Exercise brief:
Convert the entries from the line containing "Temp Out ºC: median" through the line containing "Dew Pt ºC: median" into a JSON list of strings, one string per line, leaving out blank lines. Start at the line that has "Temp Out ºC: median" and stop after the one that has "Dew Pt ºC: median".

(Data entries)
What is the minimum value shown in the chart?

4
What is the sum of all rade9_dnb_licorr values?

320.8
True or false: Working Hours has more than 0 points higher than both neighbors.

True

==

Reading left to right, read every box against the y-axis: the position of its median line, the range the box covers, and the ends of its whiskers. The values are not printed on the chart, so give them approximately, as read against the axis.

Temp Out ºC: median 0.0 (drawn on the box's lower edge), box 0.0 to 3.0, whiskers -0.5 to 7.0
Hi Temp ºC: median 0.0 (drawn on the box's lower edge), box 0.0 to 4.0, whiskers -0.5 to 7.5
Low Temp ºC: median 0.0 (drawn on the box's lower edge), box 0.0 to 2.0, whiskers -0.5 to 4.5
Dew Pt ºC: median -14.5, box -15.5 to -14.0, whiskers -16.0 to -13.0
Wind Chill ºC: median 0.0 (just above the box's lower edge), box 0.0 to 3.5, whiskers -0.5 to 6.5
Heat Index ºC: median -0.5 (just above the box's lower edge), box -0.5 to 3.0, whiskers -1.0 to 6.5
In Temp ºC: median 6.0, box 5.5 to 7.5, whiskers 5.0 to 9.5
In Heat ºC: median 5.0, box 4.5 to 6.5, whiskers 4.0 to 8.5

==

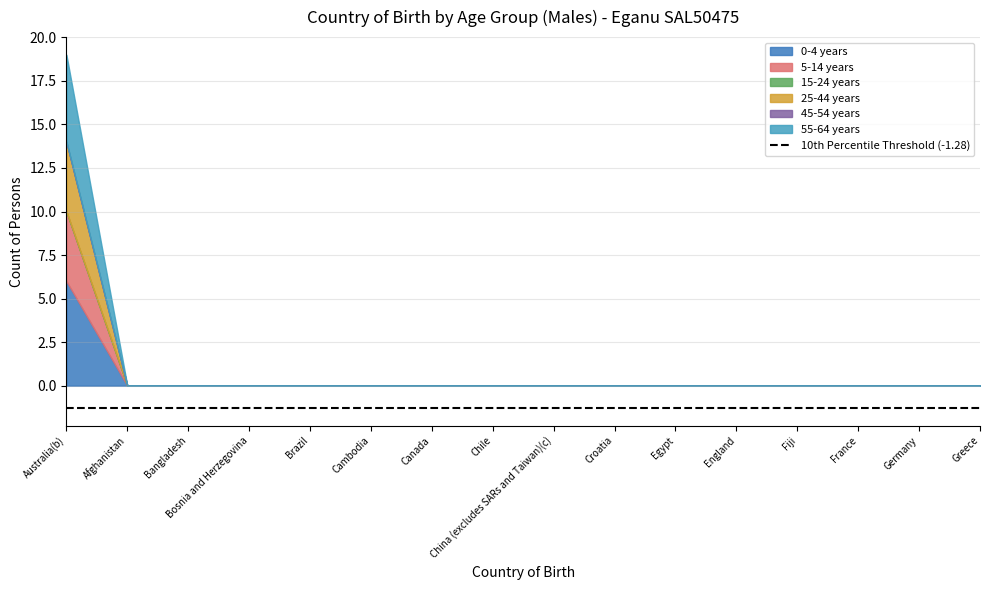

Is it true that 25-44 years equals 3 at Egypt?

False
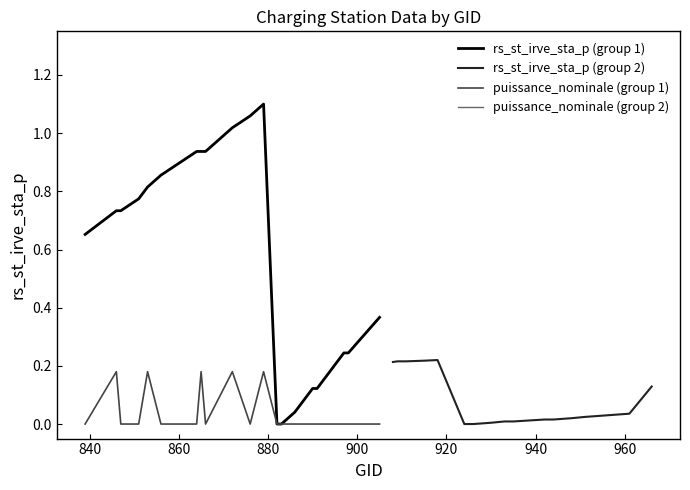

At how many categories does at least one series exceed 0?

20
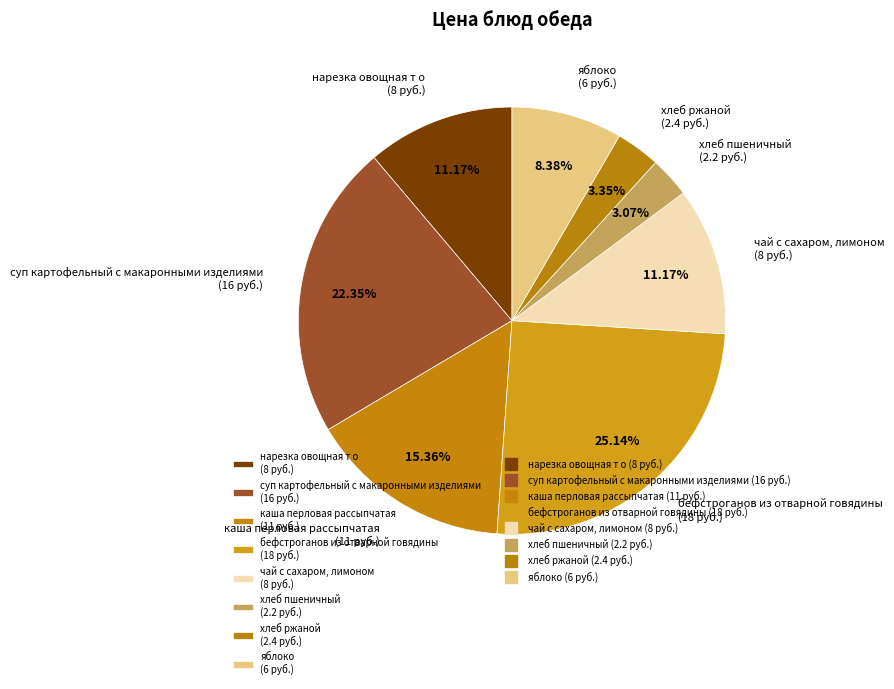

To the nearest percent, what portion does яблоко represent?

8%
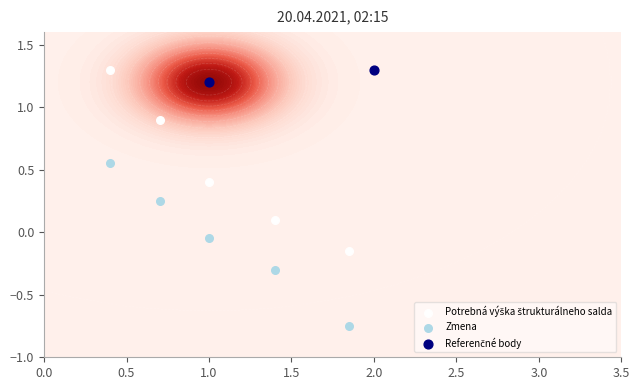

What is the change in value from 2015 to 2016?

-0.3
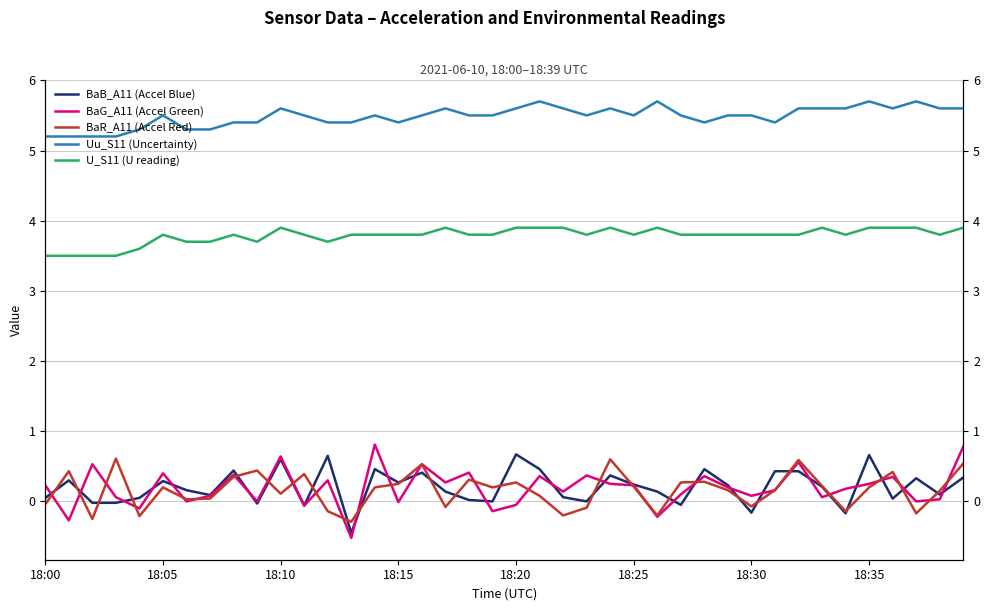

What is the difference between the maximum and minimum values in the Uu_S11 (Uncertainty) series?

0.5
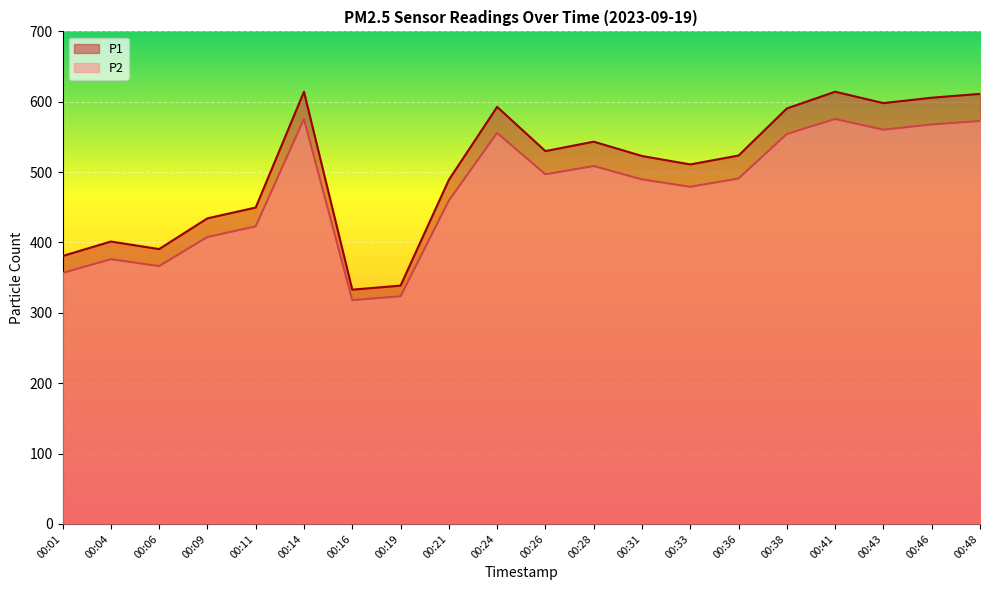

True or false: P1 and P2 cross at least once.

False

Written reply:
[
  "Temp Out ºC: median 0.0 (drawn on the box's lower edge), box 0.0 to 3.0, whiskers -0.5 to 7.0",
  "Hi Temp ºC: median 0.0 (drawn on the box's lower edge), box 0.0 to 4.0, whiskers -0.5 to 7.5",
  "Low Temp ºC: median 0.0 (drawn on the box's lower edge), box 0.0 to 2.0, whiskers -0.5 to 4.5",
  "Dew Pt ºC: median -14.5, box -15.5 to -14.0, whiskers -16.0 to -13.0"
]